O jornal pediu todas as despesas, incluindo contratação de empresas terceirizadas para serviços específicos. Na resposta, a CPI informou que não tinha acesso a todos gastos. “Quanto às demais informações solicitadas, a CPI não dispõe dos dados, devendo estes ser buscados nos órgãos administrativos da Câmara dos Deputados com atribuições de ordenadores das despesas respectivas.”

O colegiado também comunicou que “o serviço de Comissões Parlamentares de Inquérito não realiza controle setorizado de despesas com materiais de expediente (tal como papel e caneta etc.) tendo em vista que o consumo desses itens no âmbito da Coordenação de Comissões Temporárias se dá de maneira compartilhada entre comissões especiais, externas e parlamentares de inquérito”.

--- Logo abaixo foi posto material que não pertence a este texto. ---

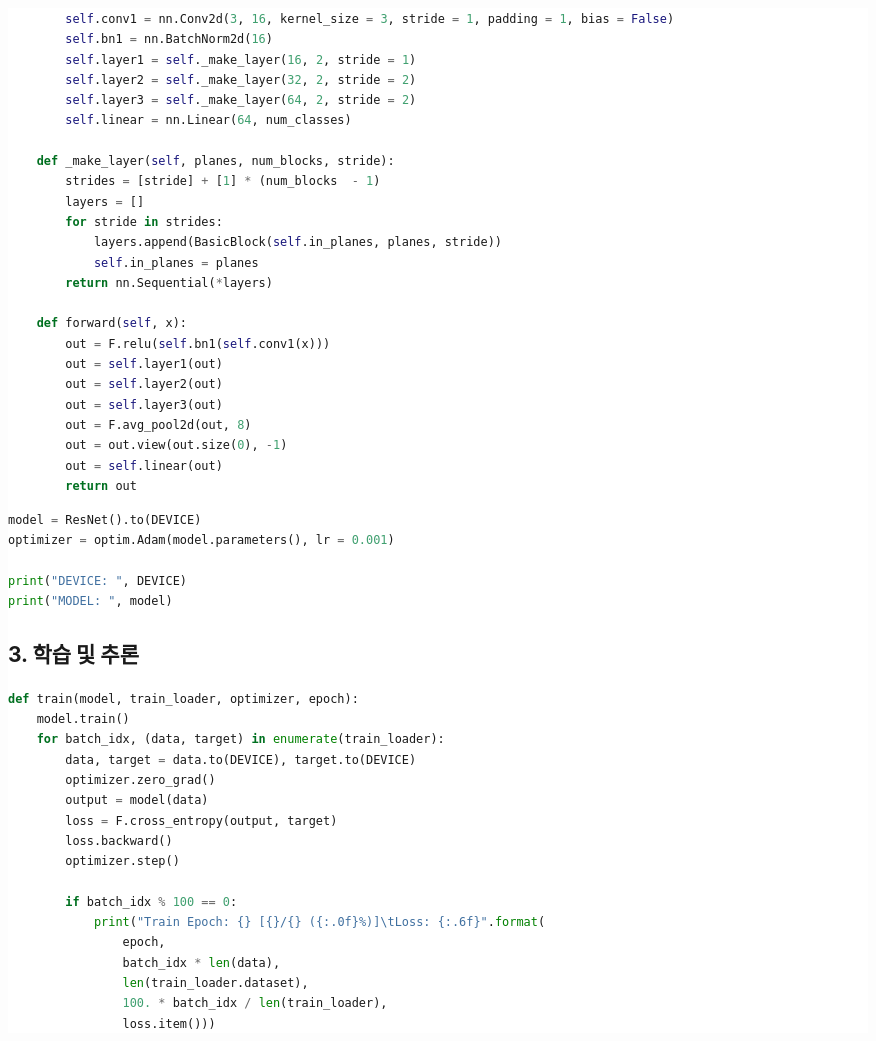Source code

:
 ```python
        self.conv1 = nn.Conv2d(3, 16, kernel_size = 3, stride = 1, padding = 1, bias = False)
        self.bn1 = nn.BatchNorm2d(16)
        self.layer1 = self._make_layer(16, 2, stride = 1)
        self.layer2 = self._make_layer(32, 2, stride = 2)
        self.layer3 = self._make_layer(64, 2, stride = 2)
        self.linear = nn.Linear(64, num_classes)
        
    def _make_layer(self, planes, num_blocks, stride):
        strides = [stride] + [1] * (num_blocks  - 1)
        layers = []
        for stride in strides:
            layers.append(BasicBlock(self.in_planes, planes, stride))
            self.in_planes = planes
        return nn.Sequential(*layers)
    
    def forward(self, x):
        out = F.relu(self.bn1(self.conv1(x)))
        out = self.layer1(out)
        out = self.layer2(out)
        out = self.layer3(out)
        out = F.avg_pool2d(out, 8)
        out = out.view(out.size(0), -1)
        out = self.linear(out)
        return out
```


```python
model = ResNet().to(DEVICE)
optimizer = optim.Adam(model.parameters(), lr = 0.001)

print("DEVICE: ", DEVICE)
print("MODEL: ", model)
```
## 3. 학습 및 추론

```python
def train(model, train_loader, optimizer, epoch):
    model.train()
    for batch_idx, (data, target) in enumerate(train_loader):
        data, target = data.to(DEVICE), target.to(DEVICE)
        optimizer.zero_grad()
        output = model(data)
        loss = F.cross_entropy(output, target)
        loss.backward()
        optimizer.step()
        
        if batch_idx % 100 == 0:
            print("Train Epoch: {} [{}/{} ({:.0f}%)]\tLoss: {:.6f}".format(
                epoch, 
                batch_idx * len(data), 
                len(train_loader.dataset), 
                100. * batch_idx / len(train_loader), 
                loss.item()))
```
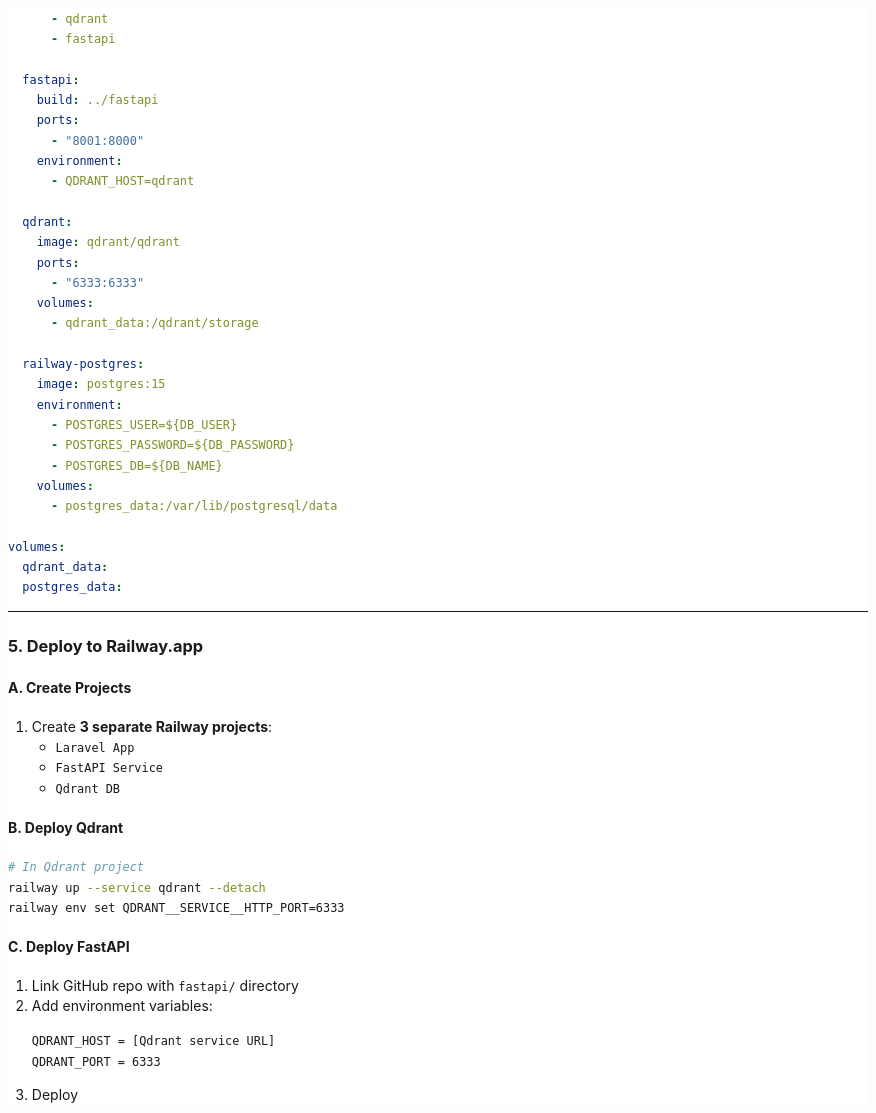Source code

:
 ```yaml
      - qdrant
      - fastapi

  fastapi:
    build: ../fastapi
    ports:
      - "8001:8000"
    environment:
      - QDRANT_HOST=qdrant

  qdrant:
    image: qdrant/qdrant
    ports:
      - "6333:6333"
    volumes:
      - qdrant_data:/qdrant/storage

  railway-postgres:
    image: postgres:15
    environment:
      - POSTGRES_USER=${DB_USER}
      - POSTGRES_PASSWORD=${DB_PASSWORD}
      - POSTGRES_DB=${DB_NAME}
    volumes:
      - postgres_data:/var/lib/postgresql/data

volumes:
  qdrant_data:
  postgres_data:
```

---

### **5. Deploy to Railway.app**

#### **A. Create Projects**
1. Create **3 separate Railway projects**:
   - `Laravel App`
   - `FastAPI Service`
   - `Qdrant DB`

#### **B. Deploy Qdrant**
```bash
# In Qdrant project
railway up --service qdrant --detach
railway env set QDRANT__SERVICE__HTTP_PORT=6333
```

#### **C. Deploy FastAPI**
1. Link GitHub repo with `fastapi/` directory
2. Add environment variables:
   ```
   QDRANT_HOST = [Qdrant service URL]
   QDRANT_PORT = 6333
   ```
3. Deploy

Os gastos milionários da CPI contrastam com a pouca eficácia do trabalho realizado. Após seis meses de funcionamento, o colegiado não conseguiu avançar em relação à investigação da Operação Lava-Jato.
Como mostrou o Correio em 2 de agosto, os trabalhos da Justiça Federal, do Ministério Público e da Polícia Federal renderam 31 pessoas condenadas, 138 denunciadas, 94 prisões, R$ 870 milhões recuperados e R$ 2,4 bilhões bloqueados em contas bancárias os parlamentares não conseguem revelar nenhuma novidade ao Brasil. Paralelamente, a CPI acumula reuniões com baixos resultados.

Acareações canceladas, depoentes em silêncio, repetição de informações já conhecidas pela Justiça, ausência de análise de quebra de sigilos importantes, blindagem aos grandes empreiteiros e protelação de depoimentos de peças-chaves na engrenagem da corrupção. Quebras de sigilo bancário não renderam informações relevantes.
O oficial é assim
Gastos que a Câmara diz ter feito com a CPI da Petrobras
Passagens aéreas R$ 140.007,87
Diária R$ 97.123,95
Taxas de embarque e desembarque R$ 15.894,96
Hospedagem R$ 1.871,64
Alimentação R$ 64,40
Tradução simultânea R$ 2.400,00
Total 257.432,82

Dirceu pede transferência
O ex-ministro da Casa Civil José Dirceu elogiou a Polícia Federal ontem por meio de seu advogado, Roberto Podval, ao pedir a transferência para uma cela de um presídio mais espaçoso. Em pedido ao juiz da 13ª Vara Federal de Curitiba, Sérgio Moro, ele afirma que está sendo bem tratado na carceragem da Superintendência da PF no bairro Santa Cândida, na região norte da capital paranaense. “O peticionário e estes defensores gostariam de consignar, desde já, a maneira impecável com que estes profissionais desenvolvem seus trabalhos”, afirmou a defesa. “A carceragem tem boas condições e a atuação dos agentes federais que ali trabalham sempre foi cordial e respeitosa, conferindo, ao peticionário, tratamento absolutamente digno.”

No entanto, o espaço é considerado apertado. A carceragem não permite os mesmos benefícios de um presídio, como visitas familiares mais longas e espaços mais abertos, como os para banho de sol. Por isso, Podval pede a Moro que Dirceu seja transferido para o Complexo Médico Penal, em Pinhais, uma penitenciária na região metropolitana de Curitiba, onde estão outros investigados da Lava-Jato.
No primeiro dia, ao chegar à carceragem, no início de agosto, Dirceu perguntou aos policiais quais eram as regras do local. “Sou uma pessoa disciplinada”, afirmou ele, de acordo com fontes ouvidas pelo jornal. O ex-ministro se dedica à leitura na Superintendência. (EM e JV).